**INSTRUCTIONS TO FOLLOW**
Below are the records; give again exactly the line with "M445 321 480", the line with "M4 489 55 500 90 492", and each line that lies between them, and nothing besides.

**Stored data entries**
####################
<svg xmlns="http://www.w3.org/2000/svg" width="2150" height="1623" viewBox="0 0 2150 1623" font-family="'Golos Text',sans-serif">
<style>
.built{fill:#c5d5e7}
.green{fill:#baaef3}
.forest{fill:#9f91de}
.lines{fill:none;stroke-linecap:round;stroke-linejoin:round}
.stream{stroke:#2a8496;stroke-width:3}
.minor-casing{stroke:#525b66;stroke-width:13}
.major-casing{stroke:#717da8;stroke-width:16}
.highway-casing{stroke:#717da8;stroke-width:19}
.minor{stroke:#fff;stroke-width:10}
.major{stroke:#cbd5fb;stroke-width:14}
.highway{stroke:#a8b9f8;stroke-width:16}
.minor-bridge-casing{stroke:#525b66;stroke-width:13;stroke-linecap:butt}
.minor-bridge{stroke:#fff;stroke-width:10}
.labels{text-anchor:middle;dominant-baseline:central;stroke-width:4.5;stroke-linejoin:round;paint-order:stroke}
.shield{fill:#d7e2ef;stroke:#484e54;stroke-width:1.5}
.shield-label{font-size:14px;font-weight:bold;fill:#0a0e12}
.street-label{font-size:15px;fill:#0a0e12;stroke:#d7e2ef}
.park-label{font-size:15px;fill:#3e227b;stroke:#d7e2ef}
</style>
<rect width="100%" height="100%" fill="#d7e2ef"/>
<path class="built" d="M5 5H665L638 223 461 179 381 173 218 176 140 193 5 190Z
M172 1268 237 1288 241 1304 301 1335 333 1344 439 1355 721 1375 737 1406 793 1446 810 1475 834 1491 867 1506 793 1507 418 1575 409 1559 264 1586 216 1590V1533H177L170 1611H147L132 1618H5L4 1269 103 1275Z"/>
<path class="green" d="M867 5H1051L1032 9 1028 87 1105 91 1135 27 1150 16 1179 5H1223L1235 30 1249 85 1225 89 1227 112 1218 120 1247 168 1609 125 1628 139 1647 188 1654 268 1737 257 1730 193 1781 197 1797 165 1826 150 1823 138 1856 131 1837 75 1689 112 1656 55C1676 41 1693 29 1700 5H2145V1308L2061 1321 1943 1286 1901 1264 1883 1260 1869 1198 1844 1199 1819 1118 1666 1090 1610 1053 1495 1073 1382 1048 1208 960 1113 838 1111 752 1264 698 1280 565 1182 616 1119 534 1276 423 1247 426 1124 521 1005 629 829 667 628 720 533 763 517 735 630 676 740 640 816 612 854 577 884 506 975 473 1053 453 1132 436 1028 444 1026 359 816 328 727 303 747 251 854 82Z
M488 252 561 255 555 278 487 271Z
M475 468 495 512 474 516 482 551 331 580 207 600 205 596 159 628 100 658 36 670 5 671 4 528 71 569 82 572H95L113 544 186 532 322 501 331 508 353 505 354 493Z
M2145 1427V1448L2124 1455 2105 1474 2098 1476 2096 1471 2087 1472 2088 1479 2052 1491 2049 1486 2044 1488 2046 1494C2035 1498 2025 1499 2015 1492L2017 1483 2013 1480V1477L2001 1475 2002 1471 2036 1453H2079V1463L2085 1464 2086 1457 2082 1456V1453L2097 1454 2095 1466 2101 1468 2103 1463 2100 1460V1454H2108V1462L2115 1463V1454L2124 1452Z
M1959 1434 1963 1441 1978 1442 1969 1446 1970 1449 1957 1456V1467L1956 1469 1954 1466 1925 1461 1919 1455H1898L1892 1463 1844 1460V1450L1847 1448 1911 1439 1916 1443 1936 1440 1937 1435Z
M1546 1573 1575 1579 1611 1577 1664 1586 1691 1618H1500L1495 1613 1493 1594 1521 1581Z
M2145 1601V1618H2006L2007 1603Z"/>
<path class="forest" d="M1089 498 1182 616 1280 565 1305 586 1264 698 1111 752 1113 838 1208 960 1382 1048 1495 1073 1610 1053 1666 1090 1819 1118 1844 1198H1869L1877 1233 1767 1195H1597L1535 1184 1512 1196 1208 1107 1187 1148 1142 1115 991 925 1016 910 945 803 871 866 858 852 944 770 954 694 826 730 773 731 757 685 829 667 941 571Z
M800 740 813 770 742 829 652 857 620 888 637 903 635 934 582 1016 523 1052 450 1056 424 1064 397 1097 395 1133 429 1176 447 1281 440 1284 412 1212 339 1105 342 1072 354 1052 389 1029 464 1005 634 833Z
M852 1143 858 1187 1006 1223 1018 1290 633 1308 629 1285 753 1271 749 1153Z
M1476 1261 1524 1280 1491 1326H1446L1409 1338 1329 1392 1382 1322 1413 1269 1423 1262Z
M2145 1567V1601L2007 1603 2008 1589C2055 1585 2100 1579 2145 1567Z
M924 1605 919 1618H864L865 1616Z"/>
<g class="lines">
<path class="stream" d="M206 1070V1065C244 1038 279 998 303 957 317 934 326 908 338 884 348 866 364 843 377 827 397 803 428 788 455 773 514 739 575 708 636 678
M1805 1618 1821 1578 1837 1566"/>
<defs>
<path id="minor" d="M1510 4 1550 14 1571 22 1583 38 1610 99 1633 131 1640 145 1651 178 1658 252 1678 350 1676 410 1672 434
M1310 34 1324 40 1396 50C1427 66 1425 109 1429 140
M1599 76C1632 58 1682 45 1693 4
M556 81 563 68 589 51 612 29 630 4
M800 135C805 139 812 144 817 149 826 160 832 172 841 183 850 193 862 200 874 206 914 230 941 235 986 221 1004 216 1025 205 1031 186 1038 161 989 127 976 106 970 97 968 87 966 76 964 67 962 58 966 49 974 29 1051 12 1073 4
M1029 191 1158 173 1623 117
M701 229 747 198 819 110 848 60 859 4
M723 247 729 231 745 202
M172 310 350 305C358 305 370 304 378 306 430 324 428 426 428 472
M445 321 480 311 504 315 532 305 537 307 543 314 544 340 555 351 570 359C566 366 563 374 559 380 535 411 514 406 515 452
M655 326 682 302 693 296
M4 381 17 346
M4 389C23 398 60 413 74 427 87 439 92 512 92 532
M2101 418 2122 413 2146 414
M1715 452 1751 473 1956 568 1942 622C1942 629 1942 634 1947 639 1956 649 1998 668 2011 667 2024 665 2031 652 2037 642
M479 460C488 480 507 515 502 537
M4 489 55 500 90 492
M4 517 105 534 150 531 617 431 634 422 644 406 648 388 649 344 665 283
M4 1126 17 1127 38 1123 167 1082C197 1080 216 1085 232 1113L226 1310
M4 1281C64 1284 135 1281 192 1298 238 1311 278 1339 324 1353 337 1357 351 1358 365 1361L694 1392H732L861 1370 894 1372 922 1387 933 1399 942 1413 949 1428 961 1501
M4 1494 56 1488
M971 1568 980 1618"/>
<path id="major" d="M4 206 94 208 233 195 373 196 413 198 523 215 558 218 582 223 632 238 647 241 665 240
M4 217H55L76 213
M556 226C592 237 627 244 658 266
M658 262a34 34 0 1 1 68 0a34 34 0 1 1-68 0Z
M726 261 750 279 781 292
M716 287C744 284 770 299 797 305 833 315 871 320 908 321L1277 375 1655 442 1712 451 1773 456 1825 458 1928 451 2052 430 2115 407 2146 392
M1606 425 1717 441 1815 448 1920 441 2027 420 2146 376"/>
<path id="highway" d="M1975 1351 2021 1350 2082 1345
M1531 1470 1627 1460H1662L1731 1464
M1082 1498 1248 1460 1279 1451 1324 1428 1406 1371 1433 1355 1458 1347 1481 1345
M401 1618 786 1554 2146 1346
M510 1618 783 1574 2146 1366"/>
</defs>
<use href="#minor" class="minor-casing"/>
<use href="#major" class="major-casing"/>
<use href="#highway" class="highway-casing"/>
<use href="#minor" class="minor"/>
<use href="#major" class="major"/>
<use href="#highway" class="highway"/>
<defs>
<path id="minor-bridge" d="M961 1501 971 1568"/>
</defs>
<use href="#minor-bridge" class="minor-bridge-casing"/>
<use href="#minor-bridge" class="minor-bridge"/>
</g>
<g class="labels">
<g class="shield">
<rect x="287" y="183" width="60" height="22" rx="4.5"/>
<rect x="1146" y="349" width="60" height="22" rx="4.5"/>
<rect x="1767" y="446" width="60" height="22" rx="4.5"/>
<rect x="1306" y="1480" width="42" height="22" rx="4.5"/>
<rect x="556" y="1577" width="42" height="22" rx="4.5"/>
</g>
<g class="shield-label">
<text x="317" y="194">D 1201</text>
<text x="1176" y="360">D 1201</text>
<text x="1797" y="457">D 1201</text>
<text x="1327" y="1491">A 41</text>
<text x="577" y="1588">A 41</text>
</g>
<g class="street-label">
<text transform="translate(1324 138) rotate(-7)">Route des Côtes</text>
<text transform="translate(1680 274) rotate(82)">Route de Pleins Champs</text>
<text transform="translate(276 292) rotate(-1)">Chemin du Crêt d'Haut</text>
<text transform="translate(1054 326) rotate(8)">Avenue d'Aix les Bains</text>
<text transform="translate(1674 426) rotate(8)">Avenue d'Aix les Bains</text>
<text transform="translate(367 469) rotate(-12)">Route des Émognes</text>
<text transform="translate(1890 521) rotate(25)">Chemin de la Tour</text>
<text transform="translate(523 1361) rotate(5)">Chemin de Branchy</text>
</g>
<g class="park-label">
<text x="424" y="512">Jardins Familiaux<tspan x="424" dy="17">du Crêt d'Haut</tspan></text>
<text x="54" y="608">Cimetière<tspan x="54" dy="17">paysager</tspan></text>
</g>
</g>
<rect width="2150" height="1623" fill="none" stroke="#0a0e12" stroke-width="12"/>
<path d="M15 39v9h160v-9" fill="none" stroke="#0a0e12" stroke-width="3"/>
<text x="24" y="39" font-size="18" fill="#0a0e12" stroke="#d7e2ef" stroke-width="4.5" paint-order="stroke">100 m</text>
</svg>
####################
**TASK OUTPUT**
M445 321 480 311 504 315 532 305 537 307 543 314 544 340 555 351 570 359C566 366 563 374 559 380 535 411 514 406 515 452
M655 326 682 302 693 296
M4 381 17 346
M4 389C23 398 60 413 74 427 87 439 92 512 92 532
M2101 418 2122 413 2146 414
M1715 452 1751 473 1956 568 1942 622C1942 629 1942 634 1947 639 1956 649 1998 668 2011 667 2024 665 2031 652 2037 642
M479 460C488 480 507 515 502 537
M4 489 55 500 90 492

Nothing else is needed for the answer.